TO-DO ITEM ▸ Every line in the data below from the one containing "Ezzel a rendelkezésre állása megnőtt." down to the one containing "A Microsoft a", both included, must be retyped exactly; no other line is to appear.

AVAILABLE DATA ▸
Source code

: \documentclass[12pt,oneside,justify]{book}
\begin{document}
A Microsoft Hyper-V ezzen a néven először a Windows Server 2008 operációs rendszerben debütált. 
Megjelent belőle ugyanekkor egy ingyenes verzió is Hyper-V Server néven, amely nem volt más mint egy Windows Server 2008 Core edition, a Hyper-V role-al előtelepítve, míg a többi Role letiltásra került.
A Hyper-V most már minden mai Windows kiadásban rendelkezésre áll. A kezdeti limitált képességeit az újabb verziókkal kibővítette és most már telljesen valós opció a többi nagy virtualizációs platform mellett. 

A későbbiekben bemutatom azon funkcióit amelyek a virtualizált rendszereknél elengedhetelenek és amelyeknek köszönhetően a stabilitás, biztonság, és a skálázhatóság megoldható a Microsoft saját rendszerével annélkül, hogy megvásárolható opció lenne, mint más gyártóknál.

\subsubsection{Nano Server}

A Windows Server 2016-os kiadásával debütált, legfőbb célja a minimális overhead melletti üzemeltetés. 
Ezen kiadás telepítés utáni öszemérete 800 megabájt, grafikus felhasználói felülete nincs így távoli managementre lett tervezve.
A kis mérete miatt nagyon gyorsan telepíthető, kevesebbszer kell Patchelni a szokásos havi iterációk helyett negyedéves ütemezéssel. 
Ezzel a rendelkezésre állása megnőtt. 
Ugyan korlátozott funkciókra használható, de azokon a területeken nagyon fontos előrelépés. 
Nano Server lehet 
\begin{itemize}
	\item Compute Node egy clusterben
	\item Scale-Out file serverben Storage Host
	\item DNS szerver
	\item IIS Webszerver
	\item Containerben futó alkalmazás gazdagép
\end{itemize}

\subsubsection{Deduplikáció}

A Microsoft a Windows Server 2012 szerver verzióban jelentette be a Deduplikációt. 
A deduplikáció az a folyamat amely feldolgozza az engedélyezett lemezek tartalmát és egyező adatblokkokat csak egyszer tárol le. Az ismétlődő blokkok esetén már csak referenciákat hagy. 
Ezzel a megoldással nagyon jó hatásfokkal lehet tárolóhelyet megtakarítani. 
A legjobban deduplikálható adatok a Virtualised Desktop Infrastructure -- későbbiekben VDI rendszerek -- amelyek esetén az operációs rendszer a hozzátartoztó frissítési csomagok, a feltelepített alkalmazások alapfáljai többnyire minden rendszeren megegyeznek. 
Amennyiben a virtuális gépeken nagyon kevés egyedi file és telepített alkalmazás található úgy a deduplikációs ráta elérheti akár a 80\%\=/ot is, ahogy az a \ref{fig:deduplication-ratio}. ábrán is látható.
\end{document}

SOLUTION TO THIS EXERCISE ▸
Ezzel a rendelkezésre állása megnőtt. 
Ugyan korlátozott funkciókra használható, de azokon a területeken nagyon fontos előrelépés. 
Nano Server lehet 
\begin{itemize}
	\item Compute Node egy clusterben
	\item Scale-Out file serverben Storage Host
	\item DNS szerver
	\item IIS Webszerver
	\item Containerben futó alkalmazás gazdagép
\end{itemize}

\subsubsection{Deduplikáció}

A Microsoft a Windows Server 2012 szerver verzióban jelentette be a Deduplikációt. 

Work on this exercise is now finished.